The anti-Israel protests and tent encampments on campuses have largely dissipated, but for Jewish students, faculty and staff across America, fear and intimidation have not.
While the visible chaos of large-scale demonstrations of the past few years is no longer as prevalent, campus life for Jewish students is far from normal. They face daily, relentless pressure to hide their Jewish identity. Students are left wondering whether the institutions that claim to champion inclusion actually accept and protect them.
Holocaust Remembrance Day is not an occasion when most universities would choose to silence a former hostage. The student government at the University of California, Los Angeles, didn’t get that memo.
The Undergraduate Students Association Council decried a Jewish student organization for hosting Omer Shem Tov, a 23-year-old Israeli abducted by Hamas terrorists from the Nova music festival and held in underground tunnels for nearly a year and a half. UCLA student leaders condemned the event as “selective platforming of narratives that obscure the broader reality of ongoing state violence.” The Hillel event on April 14 was peaceful and attended by the university’s own chancellor.
Shem Tov’s response was measured, but powerful: “If you are willing to silence a survivor of 505 days in captivity to protect a preconceived narrative, it is worth pausing. When a worldview requires you to override your own values, something is misaligned.”
UCLA also released a statement rejecting the council’s position: “The condemnation of such a peaceful event to share a story of resilience in the face of extreme suffering is antithetical to our values.” University of California regent Jay Sures slammed the student government leaders as “lunatics.”

__________________________________________________

Problems to solve:
A – Answer these questions from the passage on Jewish campus life:
(i) According to his own statement, how many days did Omer Shem Tov spend in captivity?
(ii) On what date was the Hillel event held?
(iii) What word did Jay Sures use for the student government leaders?
B – From the passage on Jewish campus life, return the part that opens with the words containing "The anti-Israel protests" and closes with "and protect them.".

__________________________________________________

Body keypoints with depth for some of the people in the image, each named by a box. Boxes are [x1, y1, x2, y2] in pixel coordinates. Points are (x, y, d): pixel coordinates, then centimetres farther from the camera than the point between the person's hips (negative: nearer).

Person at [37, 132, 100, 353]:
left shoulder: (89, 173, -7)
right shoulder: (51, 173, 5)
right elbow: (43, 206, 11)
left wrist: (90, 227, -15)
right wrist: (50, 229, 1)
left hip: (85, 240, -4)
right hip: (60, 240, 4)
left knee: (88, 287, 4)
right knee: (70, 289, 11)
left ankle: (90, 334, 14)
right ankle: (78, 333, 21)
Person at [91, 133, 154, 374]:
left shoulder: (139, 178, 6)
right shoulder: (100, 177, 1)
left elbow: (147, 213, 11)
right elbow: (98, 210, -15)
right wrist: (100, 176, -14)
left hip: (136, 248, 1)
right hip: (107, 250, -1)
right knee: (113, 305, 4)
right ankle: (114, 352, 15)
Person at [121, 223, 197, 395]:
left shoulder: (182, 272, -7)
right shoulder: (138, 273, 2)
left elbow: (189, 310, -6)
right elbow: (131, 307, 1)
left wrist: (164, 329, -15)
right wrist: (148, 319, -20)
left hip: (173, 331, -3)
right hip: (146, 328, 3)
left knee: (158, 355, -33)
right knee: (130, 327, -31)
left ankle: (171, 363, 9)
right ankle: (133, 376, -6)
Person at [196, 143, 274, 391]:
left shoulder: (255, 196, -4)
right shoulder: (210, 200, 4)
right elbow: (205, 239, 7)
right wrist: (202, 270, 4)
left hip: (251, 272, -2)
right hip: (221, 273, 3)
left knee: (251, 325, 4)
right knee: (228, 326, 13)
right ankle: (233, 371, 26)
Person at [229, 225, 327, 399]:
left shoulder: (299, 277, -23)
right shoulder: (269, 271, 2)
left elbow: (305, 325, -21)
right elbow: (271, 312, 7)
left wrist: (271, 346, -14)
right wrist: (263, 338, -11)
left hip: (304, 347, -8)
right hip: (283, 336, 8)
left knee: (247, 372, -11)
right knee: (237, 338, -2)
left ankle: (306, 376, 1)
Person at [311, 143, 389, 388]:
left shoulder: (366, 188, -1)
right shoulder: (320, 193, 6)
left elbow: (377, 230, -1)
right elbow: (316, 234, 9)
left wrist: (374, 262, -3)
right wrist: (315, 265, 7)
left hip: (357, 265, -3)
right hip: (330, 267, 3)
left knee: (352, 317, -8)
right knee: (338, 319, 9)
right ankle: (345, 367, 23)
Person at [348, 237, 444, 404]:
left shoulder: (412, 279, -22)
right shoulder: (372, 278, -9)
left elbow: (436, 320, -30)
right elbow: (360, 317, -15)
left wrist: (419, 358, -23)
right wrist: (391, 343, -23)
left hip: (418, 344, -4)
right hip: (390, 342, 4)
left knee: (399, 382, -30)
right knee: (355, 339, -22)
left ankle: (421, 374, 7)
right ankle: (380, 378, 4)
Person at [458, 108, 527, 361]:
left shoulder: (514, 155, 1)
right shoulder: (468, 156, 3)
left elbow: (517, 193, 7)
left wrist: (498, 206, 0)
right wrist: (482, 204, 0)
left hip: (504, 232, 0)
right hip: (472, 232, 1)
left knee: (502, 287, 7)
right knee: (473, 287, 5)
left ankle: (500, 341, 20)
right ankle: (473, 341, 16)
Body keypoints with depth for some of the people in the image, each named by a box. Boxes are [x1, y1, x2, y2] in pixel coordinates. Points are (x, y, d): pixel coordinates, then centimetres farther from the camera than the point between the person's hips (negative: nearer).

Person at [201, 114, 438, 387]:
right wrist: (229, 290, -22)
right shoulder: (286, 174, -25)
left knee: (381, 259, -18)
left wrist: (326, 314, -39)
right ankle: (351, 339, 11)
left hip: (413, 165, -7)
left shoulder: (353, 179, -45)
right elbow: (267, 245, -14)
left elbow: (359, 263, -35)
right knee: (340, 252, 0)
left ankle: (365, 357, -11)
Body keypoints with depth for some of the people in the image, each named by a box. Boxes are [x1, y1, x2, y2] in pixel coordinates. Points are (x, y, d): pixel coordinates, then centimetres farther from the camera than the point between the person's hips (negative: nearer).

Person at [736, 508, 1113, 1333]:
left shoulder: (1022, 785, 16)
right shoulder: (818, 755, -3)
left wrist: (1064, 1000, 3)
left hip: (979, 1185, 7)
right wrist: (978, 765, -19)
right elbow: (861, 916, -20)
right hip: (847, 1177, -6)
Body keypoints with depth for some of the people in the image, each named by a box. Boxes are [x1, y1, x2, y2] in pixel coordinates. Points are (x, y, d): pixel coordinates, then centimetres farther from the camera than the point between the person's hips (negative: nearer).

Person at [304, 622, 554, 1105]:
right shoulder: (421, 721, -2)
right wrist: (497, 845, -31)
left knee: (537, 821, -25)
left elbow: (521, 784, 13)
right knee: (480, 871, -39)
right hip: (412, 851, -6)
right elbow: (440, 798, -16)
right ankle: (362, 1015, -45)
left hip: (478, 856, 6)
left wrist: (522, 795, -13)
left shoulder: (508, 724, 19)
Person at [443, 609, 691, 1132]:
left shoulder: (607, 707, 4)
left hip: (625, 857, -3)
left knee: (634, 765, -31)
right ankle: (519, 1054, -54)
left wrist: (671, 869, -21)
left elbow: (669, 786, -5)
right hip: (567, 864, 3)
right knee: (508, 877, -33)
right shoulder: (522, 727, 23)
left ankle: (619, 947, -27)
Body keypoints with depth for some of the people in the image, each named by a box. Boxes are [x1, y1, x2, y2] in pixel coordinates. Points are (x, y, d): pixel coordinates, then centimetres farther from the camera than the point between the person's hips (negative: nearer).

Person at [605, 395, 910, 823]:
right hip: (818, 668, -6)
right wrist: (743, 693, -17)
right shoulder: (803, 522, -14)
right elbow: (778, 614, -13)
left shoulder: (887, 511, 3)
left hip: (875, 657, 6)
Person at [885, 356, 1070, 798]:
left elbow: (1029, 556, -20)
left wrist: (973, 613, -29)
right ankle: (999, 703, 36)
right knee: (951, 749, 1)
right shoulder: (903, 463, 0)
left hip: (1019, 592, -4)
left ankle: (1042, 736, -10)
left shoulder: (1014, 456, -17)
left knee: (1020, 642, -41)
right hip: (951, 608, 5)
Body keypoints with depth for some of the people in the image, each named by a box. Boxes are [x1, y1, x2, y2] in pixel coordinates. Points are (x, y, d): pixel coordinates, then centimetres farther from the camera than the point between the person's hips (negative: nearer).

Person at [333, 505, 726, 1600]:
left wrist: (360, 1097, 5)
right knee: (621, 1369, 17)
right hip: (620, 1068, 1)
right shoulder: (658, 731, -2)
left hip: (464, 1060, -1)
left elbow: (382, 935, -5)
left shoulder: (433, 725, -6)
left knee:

__________________________________________________

Solutions by task:
A –
(i) 505 days
(ii) April 14
(iii) "lunatics"

B –
The anti-Israel protests and tent encampments on campuses have largely dissipated, but for Jewish students, faculty and staff across America, fear and intimidation have not.
While the visible chaos of large-scale demonstrations of the past few years is no longer as prevalent, campus life for Jewish students is far from normal. They face daily, relentless pressure to hide their Jewish identity. Students are left wondering whether the institutions that claim to champion inclusion actually accept and protect them.